I don’t know why I bother reviewing these CDC studies when other people do a fantastic job.  Here is a beautiful explanation of how bad these studies are.  (Prasad Review)   In a normal world that actually believed in science, they would never pass peer review, in fact they would be laughed at.

If you want a little more sane perspective on masking, read this review of the research.  (Masking Article)

Join the discussion 6 Comments

  • Bill says:

    Thanks much for this detailed explanation.

  • Dan says:

    The twin cities marathon is sure buying into their garbage. Runners are being forced to literally wear a mask until they cross the start line and put it back on at the finish line. No word in whether there’s an award for completing a marathon with an actual Covid infection 😁

  • Joshua Hamer says:

    Thank you for all of your hard work Kevin. I check your site every day to see the latest nonsense being foisted upon us.

    I’ve looked at all of this mask data for my site and found it similarly wanting. But I try on my site not to make any guesses as to motivation, whereas it doesn’t appear that you have such reservations.

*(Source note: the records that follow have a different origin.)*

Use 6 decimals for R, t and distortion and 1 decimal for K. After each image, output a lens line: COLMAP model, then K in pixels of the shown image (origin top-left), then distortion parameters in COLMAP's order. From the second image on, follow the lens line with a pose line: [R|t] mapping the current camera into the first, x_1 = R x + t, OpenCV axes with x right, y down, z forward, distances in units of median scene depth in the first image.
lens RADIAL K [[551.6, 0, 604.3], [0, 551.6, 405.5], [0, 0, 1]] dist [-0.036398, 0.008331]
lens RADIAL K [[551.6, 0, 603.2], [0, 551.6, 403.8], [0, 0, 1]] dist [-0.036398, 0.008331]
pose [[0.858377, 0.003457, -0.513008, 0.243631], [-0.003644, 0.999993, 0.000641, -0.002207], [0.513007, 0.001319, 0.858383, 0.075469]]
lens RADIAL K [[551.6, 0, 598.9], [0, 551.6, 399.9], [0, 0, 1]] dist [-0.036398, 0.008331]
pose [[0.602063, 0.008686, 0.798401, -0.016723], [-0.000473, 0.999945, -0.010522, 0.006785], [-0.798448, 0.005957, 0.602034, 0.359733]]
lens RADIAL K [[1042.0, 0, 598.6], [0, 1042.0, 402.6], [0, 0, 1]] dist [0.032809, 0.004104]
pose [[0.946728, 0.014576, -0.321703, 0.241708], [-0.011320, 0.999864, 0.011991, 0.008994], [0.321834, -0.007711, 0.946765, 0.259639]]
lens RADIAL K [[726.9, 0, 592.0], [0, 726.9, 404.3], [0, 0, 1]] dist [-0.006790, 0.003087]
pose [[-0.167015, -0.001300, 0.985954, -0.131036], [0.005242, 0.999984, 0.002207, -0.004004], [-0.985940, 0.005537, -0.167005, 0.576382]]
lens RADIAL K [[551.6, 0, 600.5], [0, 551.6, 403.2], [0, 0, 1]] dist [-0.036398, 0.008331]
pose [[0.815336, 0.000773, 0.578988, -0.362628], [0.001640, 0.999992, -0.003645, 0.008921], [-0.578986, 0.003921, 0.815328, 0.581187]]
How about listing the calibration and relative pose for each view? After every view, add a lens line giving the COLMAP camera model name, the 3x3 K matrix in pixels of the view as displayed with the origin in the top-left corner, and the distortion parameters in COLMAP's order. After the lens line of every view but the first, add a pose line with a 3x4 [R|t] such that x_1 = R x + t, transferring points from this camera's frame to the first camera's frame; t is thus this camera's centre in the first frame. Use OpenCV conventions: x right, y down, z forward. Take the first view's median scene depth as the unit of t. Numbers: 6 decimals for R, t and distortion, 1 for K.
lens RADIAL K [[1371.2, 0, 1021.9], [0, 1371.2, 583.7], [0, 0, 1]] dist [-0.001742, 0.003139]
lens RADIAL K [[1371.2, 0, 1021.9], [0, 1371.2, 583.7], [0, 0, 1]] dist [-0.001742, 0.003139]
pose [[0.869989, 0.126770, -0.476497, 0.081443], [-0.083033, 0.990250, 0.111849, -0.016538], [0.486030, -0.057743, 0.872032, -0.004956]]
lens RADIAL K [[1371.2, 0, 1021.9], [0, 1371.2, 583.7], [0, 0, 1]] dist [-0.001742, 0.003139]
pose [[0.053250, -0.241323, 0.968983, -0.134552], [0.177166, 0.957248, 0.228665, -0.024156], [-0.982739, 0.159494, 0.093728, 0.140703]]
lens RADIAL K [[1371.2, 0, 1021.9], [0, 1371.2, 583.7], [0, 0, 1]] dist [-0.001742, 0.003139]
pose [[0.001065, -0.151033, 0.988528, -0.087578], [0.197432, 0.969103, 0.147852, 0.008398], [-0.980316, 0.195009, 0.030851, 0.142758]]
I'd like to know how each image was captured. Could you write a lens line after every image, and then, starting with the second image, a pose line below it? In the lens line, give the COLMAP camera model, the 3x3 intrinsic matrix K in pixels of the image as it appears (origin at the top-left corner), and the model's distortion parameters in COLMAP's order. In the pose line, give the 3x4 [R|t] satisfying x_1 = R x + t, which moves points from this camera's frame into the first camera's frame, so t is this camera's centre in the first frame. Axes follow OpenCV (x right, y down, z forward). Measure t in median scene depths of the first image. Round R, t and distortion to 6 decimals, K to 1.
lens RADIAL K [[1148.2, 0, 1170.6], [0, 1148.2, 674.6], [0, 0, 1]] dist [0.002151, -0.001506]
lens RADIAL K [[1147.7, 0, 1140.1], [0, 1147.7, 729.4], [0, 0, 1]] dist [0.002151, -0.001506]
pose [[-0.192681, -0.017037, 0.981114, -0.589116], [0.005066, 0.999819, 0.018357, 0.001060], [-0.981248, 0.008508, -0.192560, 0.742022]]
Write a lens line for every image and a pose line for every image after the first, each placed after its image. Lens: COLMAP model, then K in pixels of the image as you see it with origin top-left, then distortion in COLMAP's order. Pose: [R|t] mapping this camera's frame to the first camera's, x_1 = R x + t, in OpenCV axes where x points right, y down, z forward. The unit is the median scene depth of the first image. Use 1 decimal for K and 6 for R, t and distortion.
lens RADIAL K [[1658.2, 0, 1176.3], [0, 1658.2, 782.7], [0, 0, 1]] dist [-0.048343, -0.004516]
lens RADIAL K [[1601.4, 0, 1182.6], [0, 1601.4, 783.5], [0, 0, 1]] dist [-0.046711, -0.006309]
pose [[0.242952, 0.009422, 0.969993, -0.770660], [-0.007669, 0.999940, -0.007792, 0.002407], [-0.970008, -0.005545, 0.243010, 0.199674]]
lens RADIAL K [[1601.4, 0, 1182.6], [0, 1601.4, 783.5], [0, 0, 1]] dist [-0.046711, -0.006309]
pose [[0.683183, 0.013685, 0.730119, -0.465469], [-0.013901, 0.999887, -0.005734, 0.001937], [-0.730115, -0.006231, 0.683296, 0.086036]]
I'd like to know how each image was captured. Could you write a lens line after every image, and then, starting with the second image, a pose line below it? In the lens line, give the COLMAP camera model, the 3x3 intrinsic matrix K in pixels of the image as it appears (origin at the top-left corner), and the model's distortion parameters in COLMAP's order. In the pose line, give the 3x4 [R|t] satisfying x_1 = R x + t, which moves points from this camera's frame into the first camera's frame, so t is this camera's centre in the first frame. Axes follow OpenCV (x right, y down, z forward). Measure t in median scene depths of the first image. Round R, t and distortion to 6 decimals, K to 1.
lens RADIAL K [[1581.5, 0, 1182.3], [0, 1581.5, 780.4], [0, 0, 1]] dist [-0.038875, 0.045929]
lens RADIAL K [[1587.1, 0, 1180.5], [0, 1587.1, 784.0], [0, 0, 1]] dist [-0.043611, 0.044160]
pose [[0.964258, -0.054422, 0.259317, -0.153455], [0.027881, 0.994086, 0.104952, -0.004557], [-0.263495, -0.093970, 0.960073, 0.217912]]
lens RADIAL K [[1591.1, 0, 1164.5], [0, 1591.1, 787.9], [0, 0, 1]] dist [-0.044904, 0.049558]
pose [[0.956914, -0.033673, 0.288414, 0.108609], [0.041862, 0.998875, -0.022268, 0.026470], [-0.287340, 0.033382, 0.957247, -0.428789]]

    So I’ll pose this question to you: as Adam Carolla says, “Stupid or liar?” Are the people publishing all of these studies this incompetent that they don’t even know the basic errors they’re making? Or are they well aware of the errors, but know that most people won’t look carefully enough to find them, or will be blinded by political tribalism?

    • Kevin Roche says:

      I suspect they know what the message is supposed to be and at a minimum are implicitly aiming for results that justify the method. But it is hard not to thing it is intentional when they make some of the design and statistical analysis choices they make. I doubt they are really incompetent.

  • Ganderson says:

    Josh Hamer- you mention Carolla, and he’s made an interesting observation over the past week, namely that the blue collar types he knows are generally non panickers- his explanation is that the people who work for a living are accustomed to messiness, dirt, and the fact that stuff happens- while all his Hollywood pals are in a fetal position hiding under the bed. I see that in my world, substituting academic types for Hollywood pukes. NBA stars and stand up comics are making more sense than public health officials.

  • J. Thomas says:

    Nothing leaves the CDC for public consumption unless it’s reviewed by several layers of liars, especially under today’s circumstances. To even hint at ‘stupidity’ or ‘incompetency’ as an excuse for this ‘Garbage’ is insulting to us all. To Kevin’s point, they start with the narrative as the goal and spend countless hours of resources from many layers of the organization to craft the data to match. There’s NOTHING accidental leaving this polluted agency.